I often wonder what it must have been like to stand among his followers at Golgotha—at the Place of the Skull—on the day that Jesus died. Carrying out from the City his own rough cross as he struggled and fell three times under its crushing weight, Jesus was crucified around 9 am in the morning and then hoisted high for all to see, with one dying man on his right and another dying on his left. As the soldiers gambled for his possessions, the crowds jeered and ridiculed him, saying, “Save yourself, King of the Jews!” But Jesus remained silent, responding with a prayer not for himself but for them: “Father, forgive them. Forgive them, Father…they don’t know what they’re doing.”
I wonder what it must have been like a few hours later, when most of the crowd would have moved on, no longer captivated by the spectacle of it all…by yet another demonstration of power by their Roman overlords to intimidate, fascinate, and ultimately to entertain them. “Aren’t you the Messiah? Come down from your cross!”
As the thunderclouds gathered on that long-off afternoon, the world beneath those three dying men would have already started moving on: bored, indifferent, or perhaps grown numb to all the ongoing suffering.
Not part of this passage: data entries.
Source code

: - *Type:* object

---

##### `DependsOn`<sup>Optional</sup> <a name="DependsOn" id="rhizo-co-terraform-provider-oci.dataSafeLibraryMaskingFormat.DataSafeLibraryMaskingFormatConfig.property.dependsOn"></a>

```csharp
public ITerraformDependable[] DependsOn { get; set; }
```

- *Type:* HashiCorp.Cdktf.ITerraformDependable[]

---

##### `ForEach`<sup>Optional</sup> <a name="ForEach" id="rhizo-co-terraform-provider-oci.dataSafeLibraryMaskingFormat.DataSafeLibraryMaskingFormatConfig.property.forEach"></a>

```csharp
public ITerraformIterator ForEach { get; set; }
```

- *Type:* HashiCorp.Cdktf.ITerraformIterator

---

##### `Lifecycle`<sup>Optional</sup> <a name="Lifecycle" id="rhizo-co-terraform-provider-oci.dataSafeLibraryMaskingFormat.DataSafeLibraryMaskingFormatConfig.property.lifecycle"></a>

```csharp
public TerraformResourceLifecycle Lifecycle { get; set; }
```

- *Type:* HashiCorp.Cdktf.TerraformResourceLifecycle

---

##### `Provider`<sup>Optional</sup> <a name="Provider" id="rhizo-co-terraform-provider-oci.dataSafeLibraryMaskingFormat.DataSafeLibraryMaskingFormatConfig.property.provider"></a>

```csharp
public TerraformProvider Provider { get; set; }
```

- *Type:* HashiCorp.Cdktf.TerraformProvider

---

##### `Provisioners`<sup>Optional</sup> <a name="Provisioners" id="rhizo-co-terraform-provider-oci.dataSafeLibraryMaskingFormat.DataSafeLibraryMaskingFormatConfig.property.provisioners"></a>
And the Lord prayed, “Father, forgive them…they don’t know what they’re doing.” He was right about that then. And he is right about that now, as we look out upon our world today in all its dying moments.
Surely it seems like the whole world is getting darker as the nations gamble over God’s possessions: for land, sea and air, and the blessings of creation. Surely it seems like the whole world is getting darker as the horror of full-scale war sweeps like hail across the Ukraine; as ongoing gun violence afflicts our nation like an auto-immune disease; as divisions within all our governing assemblies grow from bad to worse. “My God, my God—why have you forsaken me? I cry by day, but you do not answer; and by night, but I find no rest” (Ps. 22).
The whole world tonight is struggling to carry the weight of all these dying moments, as we mourn and we grieve for our loved ones; for lost hopes and for broken dreams, and for all that we hold most dear.
The Scriptures tell us that around 3 pm, the light failed altogether and the storm finally broke. In the Temple, the curtain covering the Holy of Holies was torn asunder for all to see. And the Lord of life, who carried all our dying moments upon his outstretched shoulders there upon that cross–the man Jesus cried out at last. He cried with a loud voice and for all who have ears to hear: “Father, into your hands I commend my spirit.” And with his last breath, he gave us the means to breathe on.
And now we do know, as evening falls on another Good Friday, that in spite of all the darkness the future may carry, it is God who carries us. God carries all our dying moments, with loving arms outstretched. Do you see? Your name is written on the palm of his spike-torn hand. For this is the Beloved, the Son of the Most High, the Lamb of God, who takes away the sin of the world.